--- Begin ---

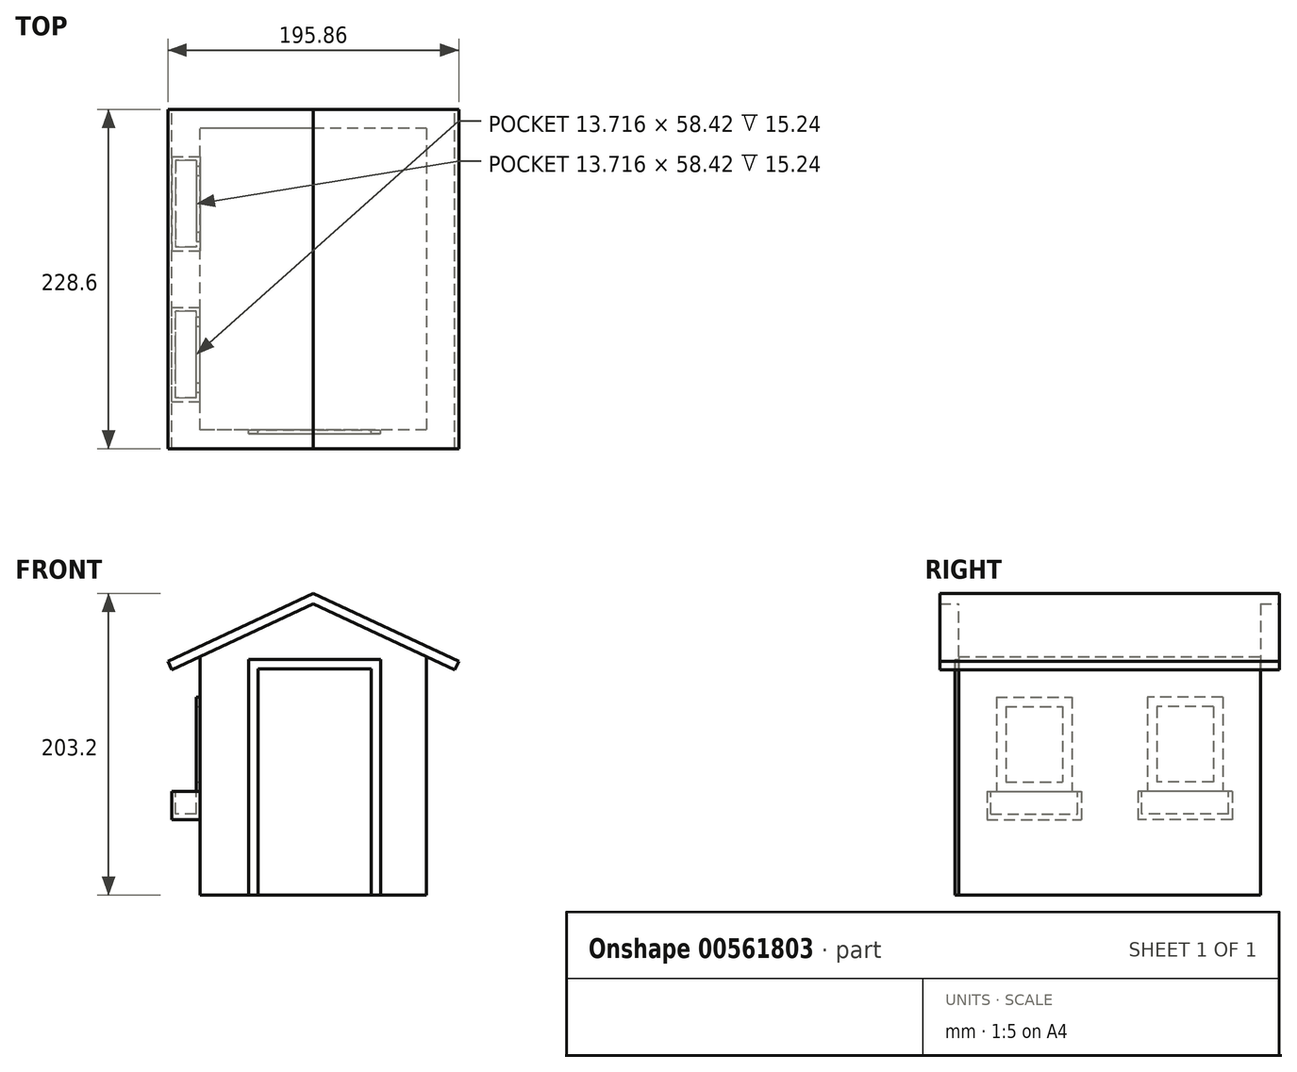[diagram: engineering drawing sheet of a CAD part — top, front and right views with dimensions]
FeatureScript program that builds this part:
annotation { "Feature Type Name" : "Feature", "Feature Type Description" : "" }
export const myFeature = defineFeature(function(context is Context, id is Id, definition is map)
    precondition{}
    {
        {
            var Q0;
            Q0=qCreatedBy(makeId("Front.planeOp"),FACE);
            var sketch = newSketch(context, id + "F0", { "sketchPlane" : qUnion([Q0])});
            skLineSegment(sketch, "E0", {"start": v(-76.2, 0) * mm, "end": v(-76.2, 167.67) * mm});
            skLineSegment(sketch, "E1", {"start": v(-76.2, 167.67) * mm, "end": v(0, 203.2) * mm});
            skLineSegment(sketch, "E2", {"start": v(0, 203.2) * mm, "end": v(76.2, 167.67) * mm});
            skLineSegment(sketch, "E3", {"start": v(76.2, 167.67) * mm, "end": v(76.2, 0) * mm});
            skLineSegment(sketch, "E4", {"start": v(76.2, 0) * mm, "end": v(-76.2, 0) * mm});
            skLineSegment(sketch, "E5", {"start": v(0, 53.5) * mm, "end": v(0, -18.92) * mm, "construction": true});
            skSolve(sketch);
        }
        {
            var Q0;
            Q0=makeQuery(id+"F0.imprint","IMPRINT",FACE,{"disambiguationData":[TD([[makeQuery(id+"F0.imprint","IMPRINT",EDGE,{"derivedFrom":sQuery(id+"F0.wireOp",EDGE,"E0")}),-1.0]])]});
            extrude(context, id + "F1", {"entities" : qUnion([Q0]), "endBound" : BoundingType.SYMMETRIC, "depth" : 203.2 * mm, "offsetDistance" : 25.4 * mm});
        }
        {
            var Q0;
            Q0=makeQuery(id+"F1.opExtrude","CAP_FACE",FACE,{"disambiguationData":[OSD([sQuery(id+"F0.wireOp",EDGE,"E0"),sQuery(id+"F0.wireOp",EDGE,"E1"),sQuery(id+"F0.wireOp",EDGE,"E2"),sQuery(id+"F0.wireOp",EDGE,"E3"),sQuery(id+"F0.wireOp",EDGE,"E4")])],"isStart":false});
            var sketch = newSketch(context, id + "F2", { "sketchPlane" : qUnion([Q0])});
            skLineSegment(sketch, "E6.top", {"start": v(-37.12, 152.4) * mm, "end": v(39.08, 152.4) * mm});
            skLineSegment(sketch, "E6.left", {"start": v(-37.12, 0) * mm, "end": v(-37.12, 152.4) * mm});
            skLineSegment(sketch, "E6.right", {"start": v(39.08, 0) * mm, "end": v(39.08, 152.4) * mm});
            skLineSegment(sketch, "E7", {"start": v(-37.12, 0) * mm, "end": v(-43.47, 0) * mm});
            skLineSegment(sketch, "E8", {"start": v(-43.47, 0) * mm, "end": v(-43.47, 158.75) * mm});
            skLineSegment(sketch, "E9", {"start": v(-43.47, 158.75) * mm, "end": v(45.43, 158.75) * mm});
            skLineSegment(sketch, "E10", {"start": v(45.43, 158.75) * mm, "end": v(45.43, 0) * mm});
            skLineSegment(sketch, "E11", {"start": v(45.43, 0) * mm, "end": v(39.08, 0) * mm});
            skSolve(sketch);
        }
        {
            var Q0;
            Q0 = qSketchRegion(id + "F2", true);
            extrude(context, id + "F3", {"entities" : qUnion([Q0]), "operationType" : NewBodyOperationType.ADD, "depth" : 2.54 * mm, "offsetDistance" : 25.4 * mm});
        }
        {
            var Q0;
            Q0=qCreatedBy(makeId("Front.planeOp"),FACE);
            var sketch = newSketch(context, id + "F4", { "sketchPlane" : qUnion([Q0])});
            skLineSegment(sketch, "E12", {"start": v(0, 203.2) * mm, "end": v(-97.93, 157.53) * mm});
            skLineSegment(sketch, "E13", {"start": v(-97.93, 157.53) * mm, "end": v(-95.25, 151.78) * mm});
            skLineSegment(sketch, "E14", {"start": v(-95.25, 151.78) * mm, "end": v(0, 196.2) * mm});
            skLineSegment(sketch, "E15", {"start": v(0, 196.2) * mm, "end": v(95.25, 151.78) * mm});
            skLineSegment(sketch, "E16", {"start": v(95.25, 151.78) * mm, "end": v(97.93, 157.53) * mm});
            skLineSegment(sketch, "E17", {"start": v(97.93, 157.53) * mm, "end": v(0, 203.2) * mm});
            skLineSegment(sketch, "E18", {"start": v(0, -43.34) * mm, "end": v(0, 224.05) * mm, "construction": true});
            skSolve(sketch);
        }
        {
            var Q0;
            Q0 = qSketchRegion(id + "F4", true);
            extrude(context, id + "F5", {"entities" : qUnion([Q0]), "operationType" : NewBodyOperationType.ADD, "endBound" : BoundingType.SYMMETRIC, "depth" : 228.6 * mm, "offsetDistance" : 25.4 * mm});
        }
        {
            var Q0;
            Q0=makeQuery(id+"F1.opExtrude","SWEPT_FACE",FACE,{"disambiguationData":[OSD([sQuery(id+"F0.wireOp",EDGE,"E0")])]});
            var sketch = newSketch(context, id + "F6", { "sketchPlane" : qUnion([Q0])});
            skLineSegment(sketch, "E19.bottom", {"start": v(-76.2, 133.35) * mm, "end": v(-25.4, 133.35) * mm});
            skLineSegment(sketch, "E19.top", {"start": v(-76.2, 69.85) * mm, "end": v(-25.4, 69.85) * mm});
            skLineSegment(sketch, "E19.left", {"start": v(-76.2, 133.35) * mm, "end": v(-76.2, 69.85) * mm});
            skLineSegment(sketch, "E19.right", {"start": v(-25.4, 133.35) * mm, "end": v(-25.4, 69.85) * mm});
            skLineSegment(sketch, "E20.bottom", {"start": v(-69.85, 127) * mm, "end": v(-31.75, 127) * mm});
            skLineSegment(sketch, "E20.top", {"start": v(-69.85, 76.2) * mm, "end": v(-31.75, 76.2) * mm});
            skLineSegment(sketch, "E20.left", {"start": v(-69.85, 127) * mm, "end": v(-69.85, 76.2) * mm});
            skLineSegment(sketch, "E20.right", {"start": v(-31.75, 127) * mm, "end": v(-31.75, 76.2) * mm});
            skLineSegment(sketch, "E21", {"start": v(0, -22.22) * mm, "end": v(0, 215.02) * mm, "construction": true});
            skPoint(sketch, "E21.endSnap0", {"position": v(0, 160.66) * mm});
            skLineSegment(sketch, "E22.MirrorCS", {"start": v(31.75, 127) * mm, "end": v(31.75, 76.2) * mm});
            skLineSegment(sketch, "E23.MirrorCS", {"start": v(69.85, 127) * mm, "end": v(69.85, 76.2) * mm});
            skLineSegment(sketch, "E24.MirrorCS", {"start": v(69.85, 76.2) * mm, "end": v(31.75, 76.2) * mm});
            skLineSegment(sketch, "E25.MirrorCS", {"start": v(69.85, 127) * mm, "end": v(31.75, 127) * mm});
            skLineSegment(sketch, "E26.MirrorCS", {"start": v(76.2, 133.35) * mm, "end": v(25.4, 133.35) * mm});
            skLineSegment(sketch, "E27.MirrorCS", {"start": v(25.4, 133.35) * mm, "end": v(25.4, 69.85) * mm});
            skLineSegment(sketch, "E28.MirrorCS", {"start": v(76.2, 69.85) * mm, "end": v(25.4, 69.85) * mm});
            skLineSegment(sketch, "E29.MirrorCS", {"start": v(76.2, 133.35) * mm, "end": v(76.2, 69.85) * mm});
            skSolve(sketch);
        }
        {
            var Q0;
            Q0 = qSketchRegion(id + "F6", true);
            extrude(context, id + "F7", {"entities" : qUnion([Q0]), "operationType" : NewBodyOperationType.ADD, "depth" : 2.54 * mm, "offsetDistance" : 25.4 * mm});
        }
        {
            var Q0;
            {var subQ0=sQuery(id+"F0.wireOp",EDGE,"E4");var subQ4=sQuery(id+"F0.wireOp",EDGE,"E0");Q0=makeQuery(id+"F7.boolean.opBoolean","SPLIT",FACE,{"disambiguationData":[TD([makeQuery(id+"F1.opExtrude","SWEPT_FACE",FACE,{"disambiguationData":[OSD([subQ0])]})])],"derivedFrom":makeQuery(id+"F1.opExtrude","SWEPT_FACE",FACE,{"disambiguationData":[OSD([subQ4])]})});}
            var sketch = newSketch(context, id + "F8", { "sketchPlane" : qUnion([Q0])});
            skLineSegment(sketch, "E30.bottom", {"start": v(-82.55, 69.85) * mm, "end": v(-19.05, 69.85) * mm});
            skLineSegment(sketch, "E30.top", {"start": v(-82.55, 50.8) * mm, "end": v(-19.05, 50.8) * mm});
            skLineSegment(sketch, "E30.left", {"start": v(-82.55, 69.85) * mm, "end": v(-82.55, 50.8) * mm});
            skLineSegment(sketch, "E30.right", {"start": v(-19.05, 69.85) * mm, "end": v(-19.05, 50.8) * mm});
            skLineSegment(sketch, "E31", {"start": v(0, 0) * mm, "end": v(0, 141.73) * mm, "construction": true});
            skPoint(sketch, "E31.endSnap0", {"position": v(0, 0) * mm});
            skLineSegment(sketch, "E32.MirrorCS", {"start": v(82.55, 69.85) * mm, "end": v(19.05, 69.85) * mm});
            skLineSegment(sketch, "E33.MirrorCS", {"start": v(82.55, 50.8) * mm, "end": v(19.05, 50.8) * mm});
            skLineSegment(sketch, "E34.MirrorCS", {"start": v(19.05, 69.85) * mm, "end": v(19.05, 50.8) * mm});
            skLineSegment(sketch, "E35.MirrorCS", {"start": v(82.55, 69.85) * mm, "end": v(82.55, 50.8) * mm});
            skSolve(sketch);
        }
        {
            var Q0;
            Q0 = qSketchRegion(id + "F8", true);
            extrude(context, id + "F9", {"entities" : qUnion([Q0]), "operationType" : NewBodyOperationType.ADD, "depth" : 19.05 * mm, "offsetDistance" : 25.4 * mm});
        }
        {
            var Q0;
            Q0=makeQuery(id+"F9.opExtrude","SWEPT_FACE",FACE,{"disambiguationData":[OSD([sQuery(id+"F8.wireOp",EDGE,"E30.bottom")])]});
            var sketch = newSketch(context, id + "F10", { "sketchPlane" : qUnion([Q0])});
            skPoint(sketch, "E36.firstSnap0", {"position": v(-75.94, 80.01) * mm});
            skLineSegment(sketch, "E36.bottom", {"start": v(-79, 80.01) * mm, "end": v(-92.7, 80.01) * mm});
            skLineSegment(sketch, "E36.top", {"start": v(-79, 21.6) * mm, "end": v(-92.7, 21.6) * mm});
            skLineSegment(sketch, "E36.left", {"start": v(-79, 80.01) * mm, "end": v(-79, 21.6) * mm});
            skLineSegment(sketch, "E36.right", {"start": v(-92.7, 80.01) * mm, "end": v(-92.7, 21.6) * mm});
            skLineSegment(sketch, "E37", {"start": v(0, 0) * mm, "end": v(-128.88, 0) * mm, "construction": true});
            skLineSegment(sketch, "E38.MirrorCS", {"start": v(-92.7, -80.01) * mm, "end": v(-92.7, -21.6) * mm});
            skLineSegment(sketch, "E39.MirrorCS", {"start": v(-79, -80.01) * mm, "end": v(-79, -21.6) * mm});
            skLineSegment(sketch, "E40.MirrorCS", {"start": v(-79, -21.6) * mm, "end": v(-92.7, -21.6) * mm});
            skLineSegment(sketch, "E41.MirrorCS", {"start": v(-79, -80.01) * mm, "end": v(-92.7, -80.01) * mm});
            skSolve(sketch);
        }
        {
            var Q0;
            Q0 = qSketchRegion(id + "F10", true);
            extrude(context, id + "F11", {"entities" : qUnion([Q0]), "operationType" : NewBodyOperationType.REMOVE, "oppositeDirection" : true, "depth" : 15.24 * mm, "offsetDistance" : 25.4 * mm});
        }
    });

--- End ---

◆ What is expected ◆
Pull out every line in the entries above that contains the string "bottom", matching case exactly.

◆ The reply ◆
            skLineSegment(sketch, "E19.bottom", {"start": v(-76.2, 133.35) * mm, "end": v(-25.4, 133.35) * mm});
            skLineSegment(sketch, "E20.bottom", {"start": v(-69.85, 127) * mm, "end": v(-31.75, 127) * mm});
            skLineSegment(sketch, "E30.bottom", {"start": v(-82.55, 69.85) * mm, "end": v(-19.05, 69.85) * mm});
            Q0=makeQuery(id+"F9.opExtrude","SWEPT_FACE",FACE,{"disambiguationData":[OSD([sQuery(id+"F8.wireOp",EDGE,"E30.bottom")])]});
            skLineSegment(sketch, "E36.bottom", {"start": v(-79, 80.01) * mm, "end": v(-92.7, 80.01) * mm});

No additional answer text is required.